The problem is, the resulting speed is disappointing. Running hdparm -tT gives a best read speed of 300MB/s

So I did a few tests and got this:

no LVM, XFS on both: Both volumes get around 700MB/s read speeds

with LVM, but volume not mounted: 1000-1100MB/s

with LVM in striped mode, volume not mounted: 1100-1300MB/s

So somehow XFS seems to be restricting the speed… I tried some more advanced options when formatting and mounting, such as -l internal, enabling lazy-count, nobarrier, but this yielded no improvement.

The only thing I found that may be a problem, the strip size of the RAID volumes did not match (one was set at 512KB and the other as 256KB), so I am re-configuring them to match, which will take a few hours more. I also reformatted the volume with su=512k,sw=28 (sw=28 is just a guess, as there are 28 active HDDs altogether… or should I set this to 2 for the RAID volumes?)

I'm tempted to just wipe out the whole thing and try ZFS, it seems promising, but I think configuring it would be far beyond my skill level…

So, if anyone has any experience or advice on this, it would be much appreciated!

Best Answer

What are your application's read/write throughput and IOPS requirements? Storage performance is not always about the array throughput or raw bandwidth. Sequential reads/writes are only a faction of the I/O activity.

A more accurate test would be a bonnie++ or iozone run against a mounted filesystem... Or even running your application and metering the real workload.


If I were you, I'd dump the internal and external controllers and consolidate to an HP Smart Array P822 controller - Part #615418-B21.

This would allow you to address your internal disks and the external enclosure in one array. The P822 also has the Smart Array Advanced feature set (SAAP) enabled by default.
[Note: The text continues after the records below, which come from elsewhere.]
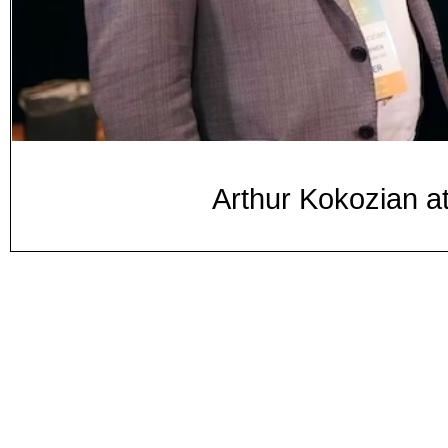
Arthur Kokozian 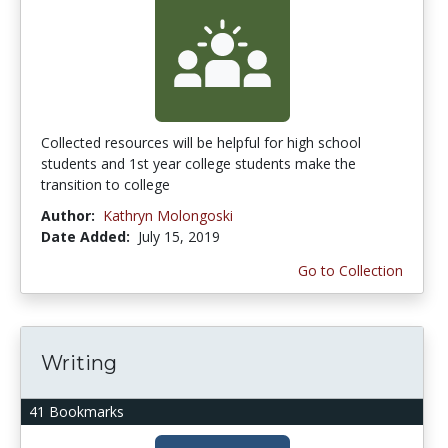
Collected resources will be helpful for high school
students and 1st year college students make the
transition to college
Author:
Kathryn Molongoski
Date Added:
July 15, 2019
Go to Collection
Writing
41 Bookmarks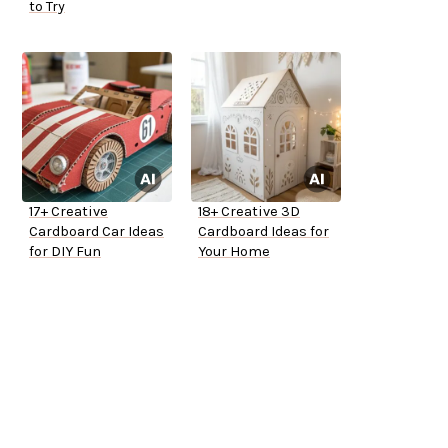
to Try
17+ Creative
18+ Creative 3D
Cardboard Car Ideas
Cardboard Ideas for
for DIY Fun
Your Home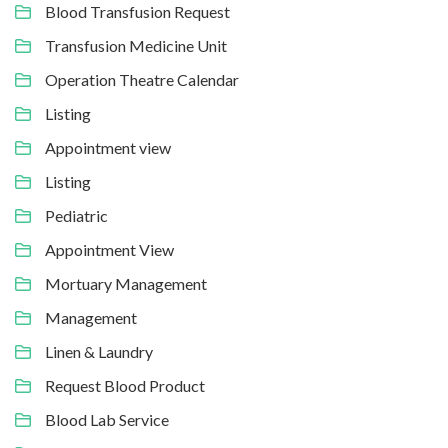
Blood Transfusion Request
Transfusion Medicine Unit
Operation Theatre Calendar
Listing
Appointment view
Listing
Pediatric
Appointment View
Mortuary Management
Management
Linen & Laundry
Request Blood Product
Blood Lab Service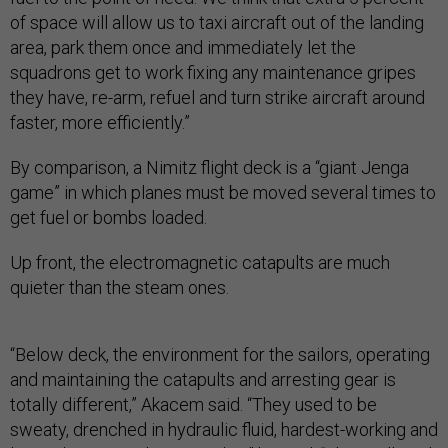
of space will allow us to taxi aircraft out of the landing
area, park them once and immediately let the
squadrons get to work fixing any maintenance gripes
they have, re-arm, refuel and turn strike aircraft around
faster, more efficiently.”
By comparison, a Nimitz flight deck is a “giant Jenga
game” in which planes must be moved several times to
get fuel or bombs loaded.
Up front, the electromagnetic catapults are much
quieter than the steam ones.
“Below deck, the environment for the sailors, operating
and maintaining the catapults and arresting gear is
totally different,” Akacem said. “They used to be
sweaty, drenched in hydraulic fluid, hardest-working and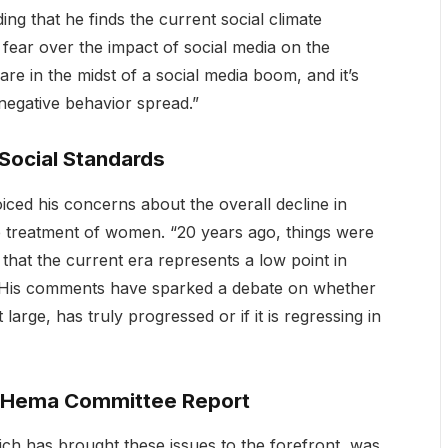
ing that he finds the current social climate
 fear over the impact of social media on the
are in the midst of a social media boom, and it’s
 negative behavior spread.”
 Social Standards
oiced his concerns about the overall decline in
he treatment of women. “20 years ago, things were
that the current era represents a low point in
 His comments have sparked a debate on whether
large, has truly progressed or if it is regressing in
ce Hema Committee Report
h has brought these issues to the forefront, was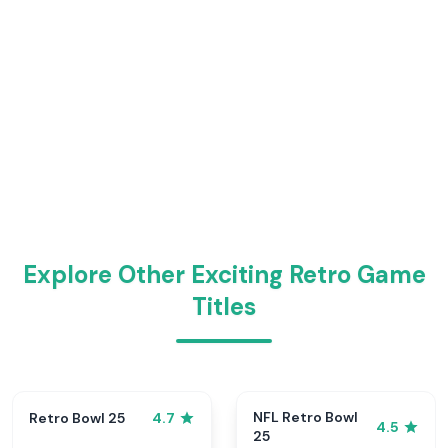
Explore Other Exciting Retro Game
Titles
NFL Retro Bowl
Retro Bowl 25
4.7
4.5
25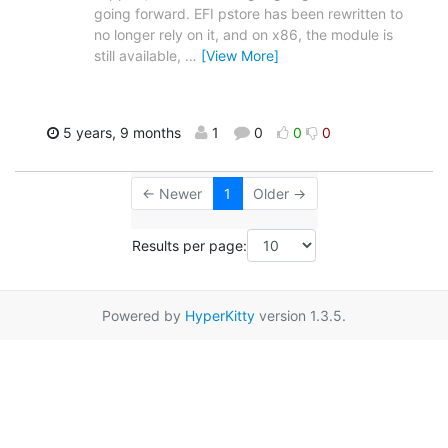
going forward. EFI pstore has been rewritten to
no longer rely on it, and on x86, the module is
still available,
…
[View More]
5 years, 9 months
1
0
0
0
← Newer
1
Older →
Results per page:
Powered by
HyperKitty
version 1.3.5.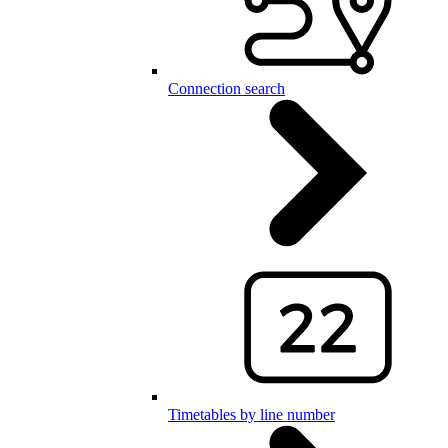
Connection search
Timetables by line number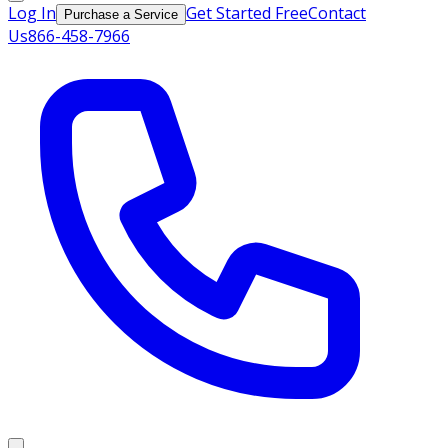
Log In
Get Started Free
Contact
Purchase a Service
Us
866-458-7966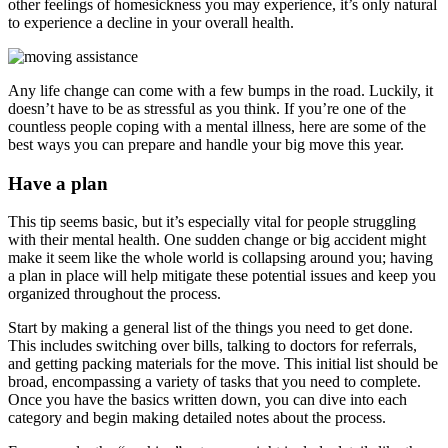
other feelings of homesickness you may experience, it’s only natural
to experience a decline in your overall health.
Any life change can come with a few bumps in the road. Luckily, it
doesn’t have to be as stressful as you think. If you’re one of the
countless people coping with a mental illness, here are some of the
best ways you can prepare and handle your big move this year.
Have a plan
This tip seems basic, but it’s especially vital for people struggling
with their mental health. One sudden change or big accident might
make it seem like the whole world is collapsing around you; having
a plan in place will help mitigate these potential issues and keep you
organized throughout the process.
Start by making a general list of the things you need to get done.
This includes switching over bills, talking to doctors for referrals,
and getting packing materials for the move. This initial list should be
broad, encompassing a variety of tasks that you need to complete.
Once you have the basics written down, you can dive into each
category and begin making detailed notes about the process.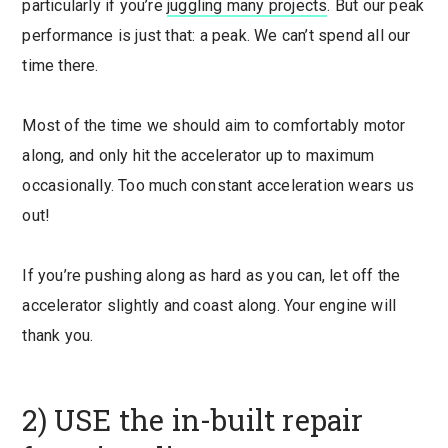
particularly if you’re
juggling many projects
. But our peak
performance is just that: a peak. We can’t spend all our
time there.
Most of the time we should aim to comfortably motor
along, and only hit the accelerator up to maximum
occasionally. Too much constant acceleration wears us
out!
If you’re pushing along as hard as you can, let off the
accelerator slightly and coast along. Your engine will
thank you.
2) USE the in-built repair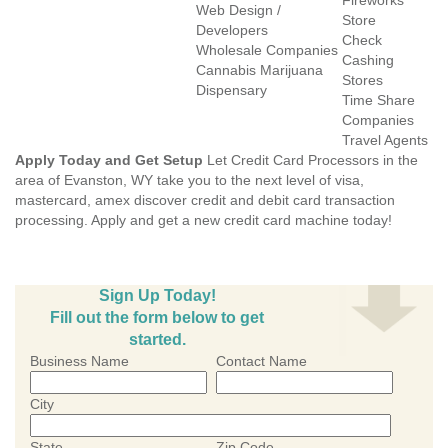
Fireworks
Web Design /
Store
Developers
Check
Wholesale Companies
Cashing
Cannabis Marijuana
Stores
Dispensary
Time Share
Companies
Travel Agents
Apply Today and Get Setup
Let Credit Card Processors in the
area of Evanston, WY take you to the next level of visa,
mastercard, amex discover credit and debit card transaction
processing. Apply and get a new credit card machine today!
Sign Up Today!
Fill out the form below to get
started.
Business Name
Contact Name
City
State
Zip Code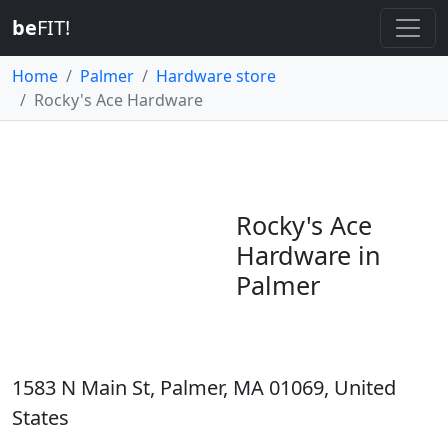
be
FIT!
Home
Palmer
Hardware store
Rocky's Ace Hardware
Rocky's Ace
Hardware in
Palmer
1583 N Main St, Palmer, MA 01069, United
States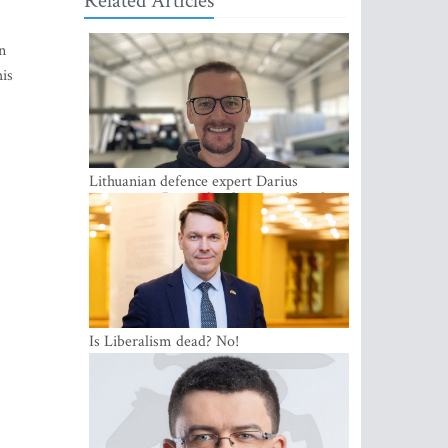
Related Articles
n
his
Lithuanian defence expert Darius
Antanaitis: Russia has become a local
security problem
Is Liberalism dead? No!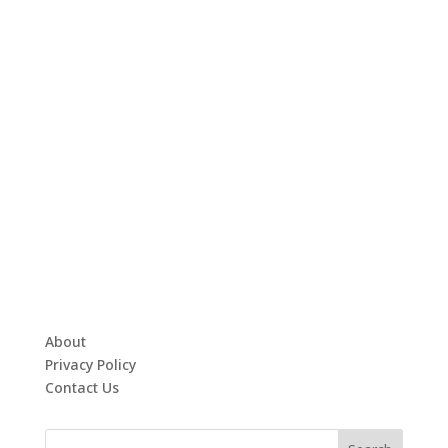
About
Privacy Policy
Contact Us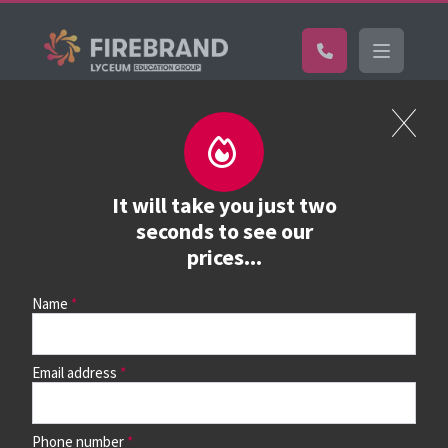
Certifications
Book a course
See prices, dates &
It will take you just two
book
seconds to see our
prices...
Name
Use the search box and filters to find your course, then
continue to see all dates and prices.
Email address
Phone number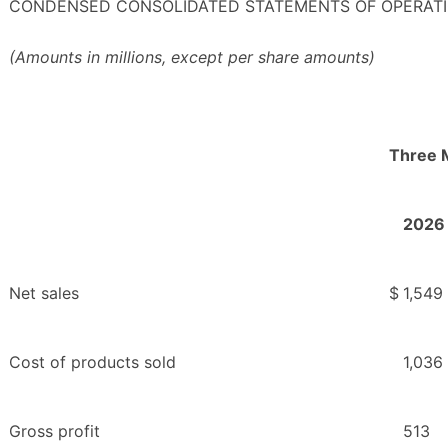
CONDENSED CONSOLIDATED STATEMENTS OF OPERATI
(Amounts in millions, except per share amounts)
Three 
2026
Net sales
$
1,549
Cost of products sold
1,036
Gross profit
513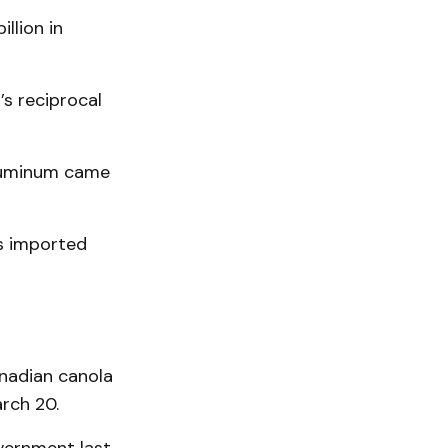
llion in
’s reciprocal
aluminum came
ts imported
anadian canola
rch 20.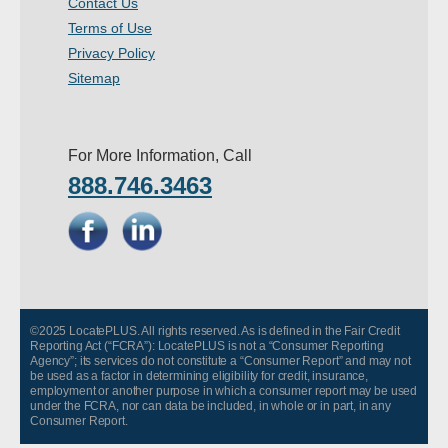
Contact Us
- Other
Terms of Use
Privacy Policy
Contact Us
Sitemap
- Customer Service
For More Information, Call
About Us
888.746.3463
- Company
- Reviews
Pricing
©2025 LocatePLUS. All rights reserved. As is defined in the Fair Credit
Reporting Act (“FCRA”): LocatePLUS is not a “Consumer Reporting
Agency”; its services do not constitute a “Consumer Report” and may not
be used as a factor in determining eligibility for credit, insurance,
employment or another purpose in which a consumer report may be used
under the FCRA, nor can data be included, in whole or in part, in any
Consumer Report.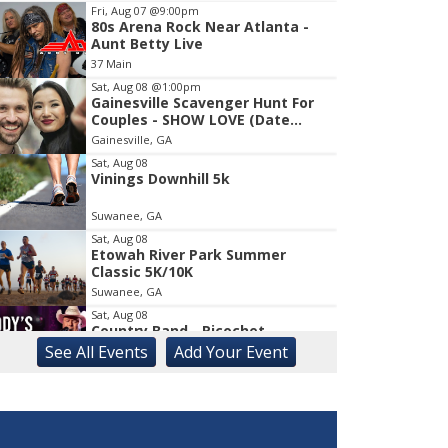
Fri, Aug 07
@9:00pm
80s Arena Rock Near Atlanta -
Item
Aunt Betty Live
2
37 Main
of
1
Sat, Aug 08
@1:00pm
Gainesville Scavenger Hunt For
Couples - SHOW LOVE (Date
Night!!)
Gainesville, GA
Sat, Aug 08
Vinings Downhill 5k
Suwanee, GA
Sat, Aug 08
Etowah River Park Summer
Classic 5K/10K
Suwanee, GA
Sat, Aug 08
Country Band - Ricochet
See
All Events
Add
Your
Event
Liberty, SC
Sat, Aug 08
Rock & Run 5K | 3K Walk
Athens, GA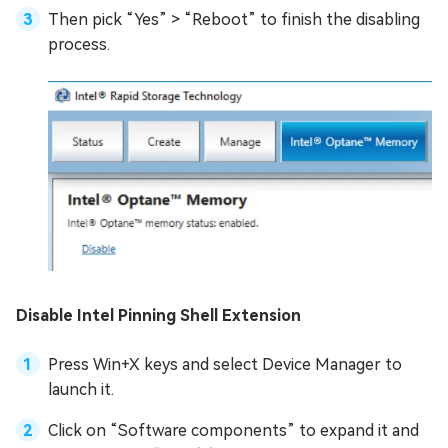
Then pick “Yes” > “Reboot” to finish the disabling
process.
Disable Intel Pinning Shell Extension
Press Win+X keys and select Device Manager to
launch it.
Click on “Software components” to expand it and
At that point, you can carve the array up properly with the right RAID level (probably RAID 1+0) and the ability to assign one or more global hot-spares to the setup. The controller will also leverage the dual-paths to your external storage. You could also arrange things to stripe or mirror your drive pairs between internal and external storage. A lot of flexibility.

The biggest advantage of this setup, though, is the included HP SmartCache SSD caching feature. This is similar to LSI's Cachecade. Armed with an SSD or two, you can keep hot data on lower-latency SSDs versus having to go to spinning disk.

That's just the hardware side, though...


For XFS volumes and especially on HP gear, I don't use LVM (some people do, though). With HP controllers, the block device presentation is abstracted, so I use a pretty basic filesystem formatting string:

mkfs.xfs -f -d agcount=32 -l size=128m,version=2 /dev/sdX`

The fstab has a couple of mount options:

UUID=4a0e1757 /data   xfs     noatime,logbufs=8,logbsize=256k 1 2

But with RHEL6, there are also some scheduling and performance tuning features you should take into account. The main one is the tuned framework.

yum install tuned tuned-utils
tuned-adm profile enterprise-storage 

This will set the I/O elevator, disable write barriers and set a few other performance-minded options on-the-fly according to the schedule below.

enter image description here


ZFS on this setup won't help you. You'd have to dump the Smart Array controllers entirely and go to SAS HBAs or lose all ZFS RAID functionality and use one large block device (which would benefit from the Smart Array P822 I proposed above). Both would require some form of write cache (ZIL) and I don't think that it solves the manageability problem. ZFS requires way more planning up-front.